Constatons-le tout d’abord. On ne donne guère d’aliment à la propagande socialiste qui croit le crime dû à l’insuffisance forcée de satisfactions naturelles. Nul ne peut soutenir que les crimes contre la propriété soient dus à l’impossibilité de boire et de manger pour celui qui n’est pas propriétaire, et que les crimes contre les mœurs soient dus à l’accaparement des femmes par les bourgeois qui les soustraient aux charmes de l’union libre. L’union libre et la polygamie ou successive ou simultanée ne sont pas rares, et elles font jeter autant, sinon plus de vitriol à la tête des hommes, elles font surtout étrangler ou assommer plus de femmes que le mariage légitime ne l’a jamais fait. Non, l’accroissement indéfini de la liberté ne calme pas les passions, il ne guérit pas les vices, il les exaspère beaucoup plutôt. On avait dit que la faculté de divorcer ferait cesser les vengeances conjugales ; car à quoi bon se tuer réciproquement, quand on est libre de se quitter ? Or, le fait exact est que les actions en divorce provoquent encore plus d’actes de violence qu’ils n’en préviennent.

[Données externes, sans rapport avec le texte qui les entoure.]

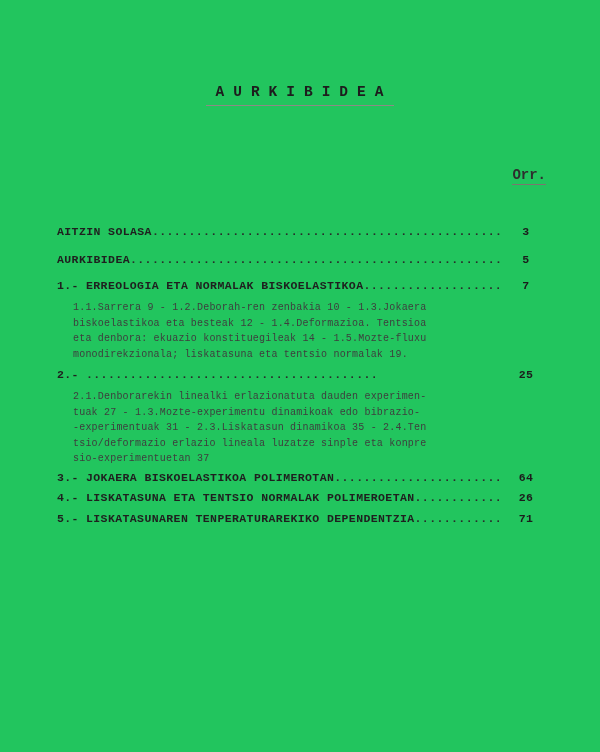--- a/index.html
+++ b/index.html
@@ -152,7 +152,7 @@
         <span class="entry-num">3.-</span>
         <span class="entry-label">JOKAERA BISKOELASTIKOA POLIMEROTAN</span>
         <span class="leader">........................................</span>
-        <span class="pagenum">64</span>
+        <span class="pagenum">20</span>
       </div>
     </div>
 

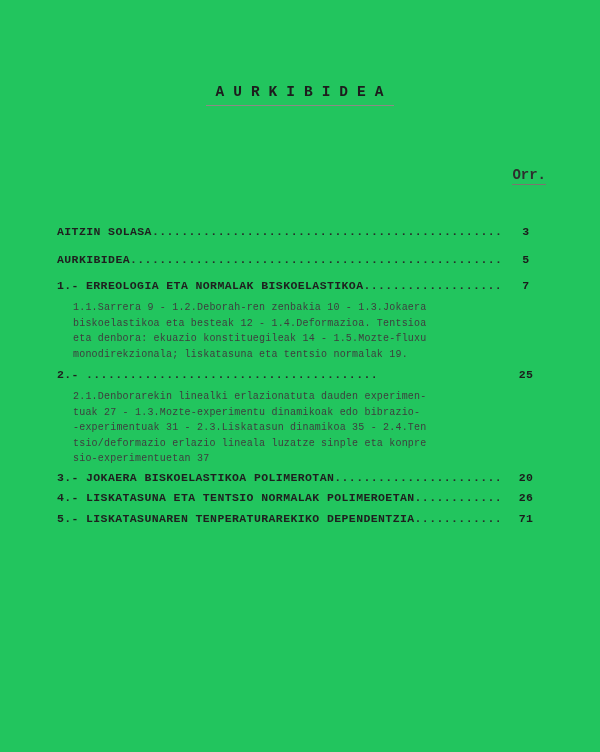--- a/index.html
+++ b/index.html
@@ -159,7 +159,6 @@
     <div class="entry">
       <div class="entry-row">
         <span class="entry-num">4.-</span>
-        <span class="entry-label">LISKATASUNA ETA TENTSIO NORMALAK POLIMEROETAN </span>
         <span class="leader">........................................</span>
         <span class="pagenum">26</span>
       </div>

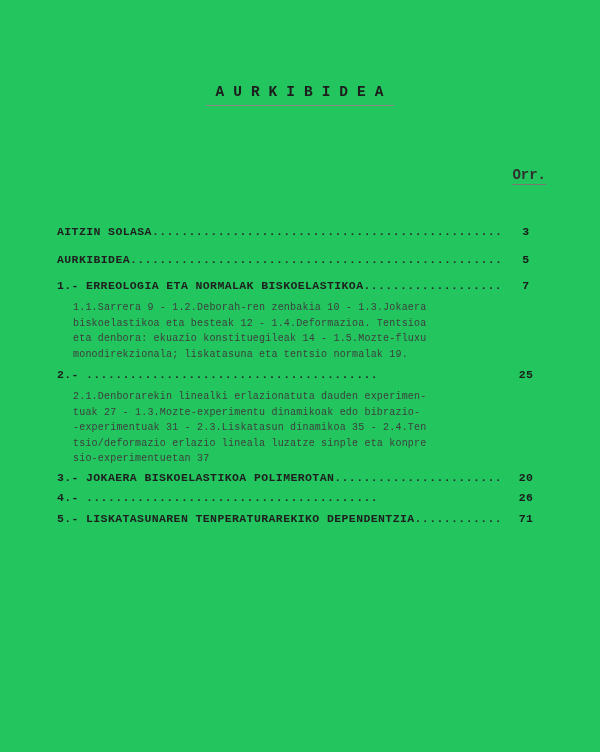--- a/index.html
+++ b/index.html
@@ -160,7 +160,7 @@
       <div class="entry-row">
         <span class="entry-num">4.-</span>
         <span class="leader">........................................</span>
-        <span class="pagenum">26</span>
+        <span class="pagenum">57</span>
       </div>
     </div>
 

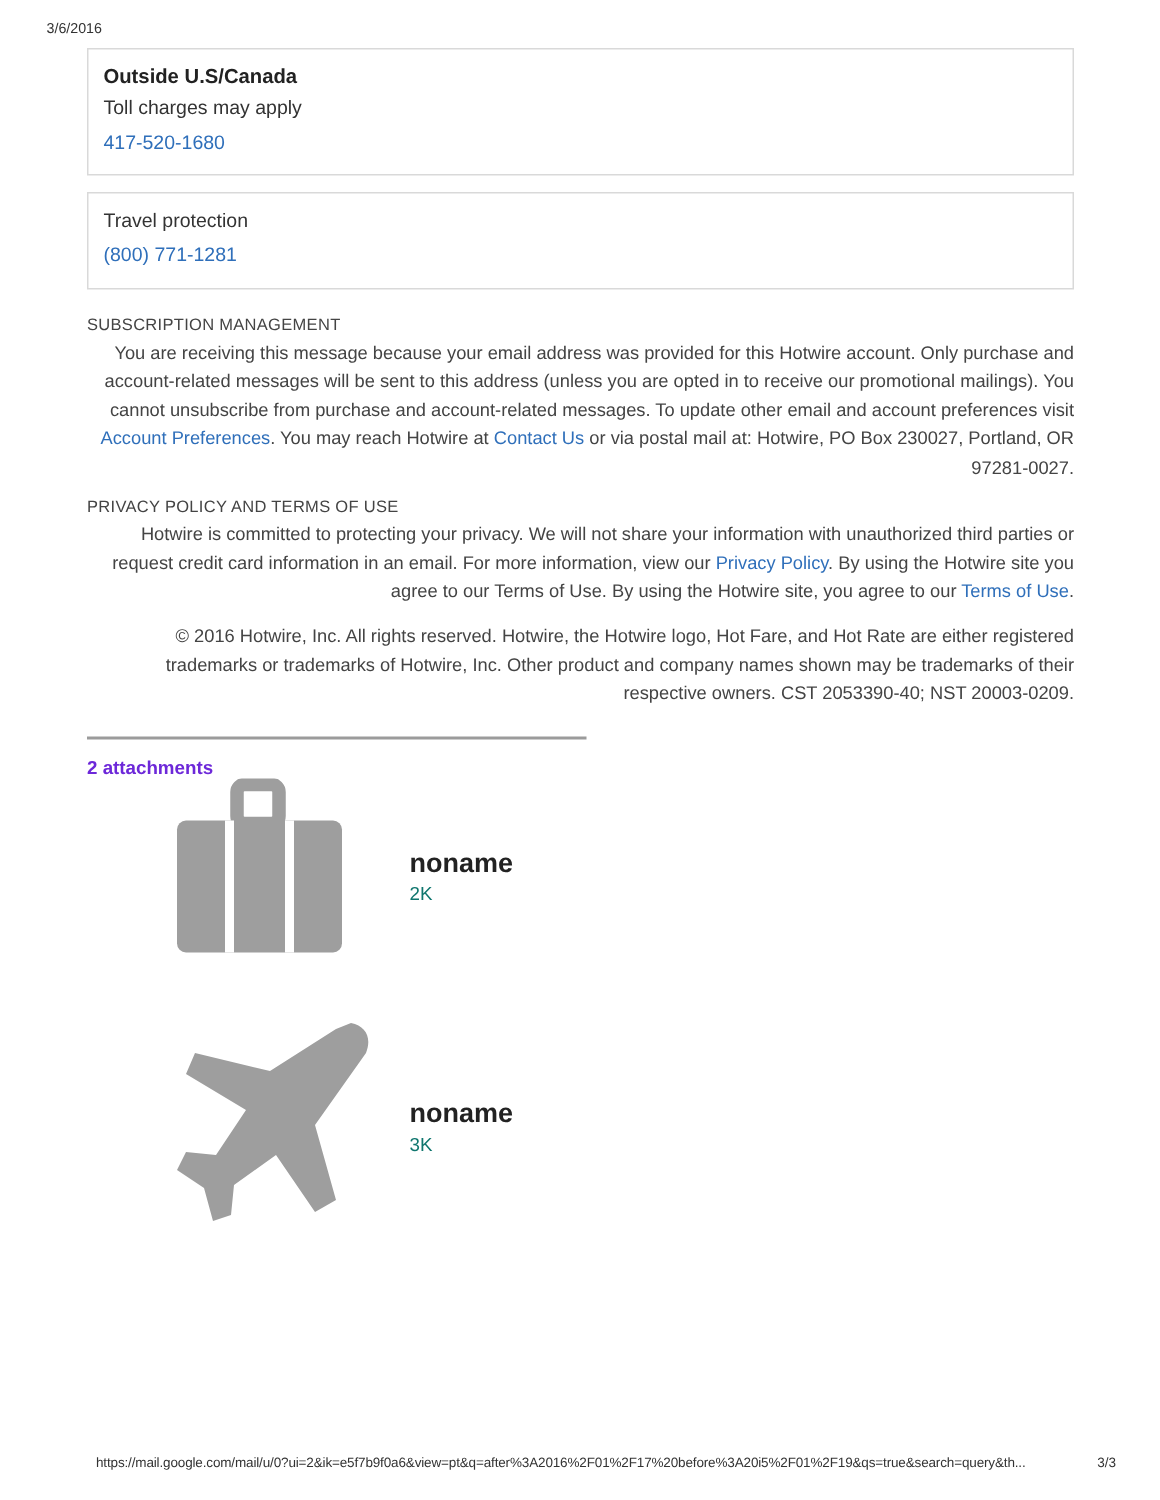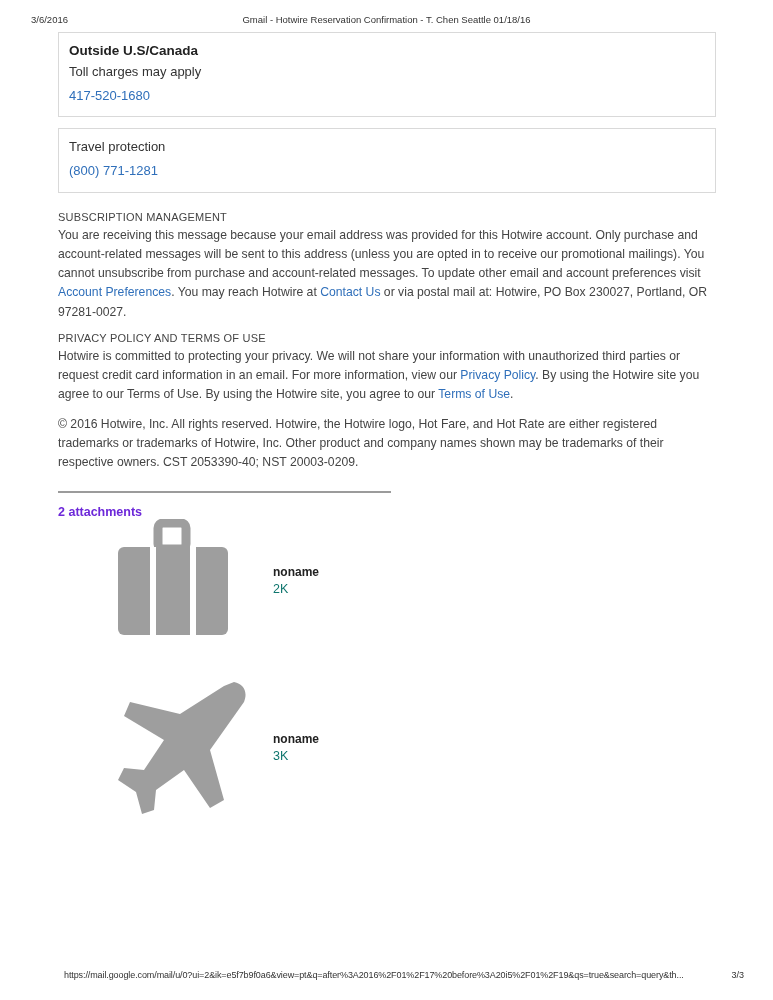--- a/index.html
+++ b/index.html
@@ -185,7 +185,6 @@
 
   <div class="print-header">
     <span class="ph-date">3/6/2016</span>
-    <span class="ph-title">Gmail - Hotwire Reservation Confirmation - T. Chen Seattle 01/18/16</span>
   </div>
 
   <div class="content">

Est-il nécessaire d’insister davantage sur ce que le crime actuel doit ou ne doit pas à la situation du monde économique et aux anomalies qu’on y relève ? Le problème ici s’est déplacé. On a trop mis en lumière, par des exemples multipliés, que les départemens les plus pauvres sont, à tous points de vue, les plus honnêtes, que les voleurs ne volent presque jamais que pour la satisfaction d’une fantaisie ou d’une coquetterie, que les ouvriers

  1. On a même pu voir qu’on attribue souvent un affaiblissement de criminalité à une mauvaise récolte, un accroissement à une bonne.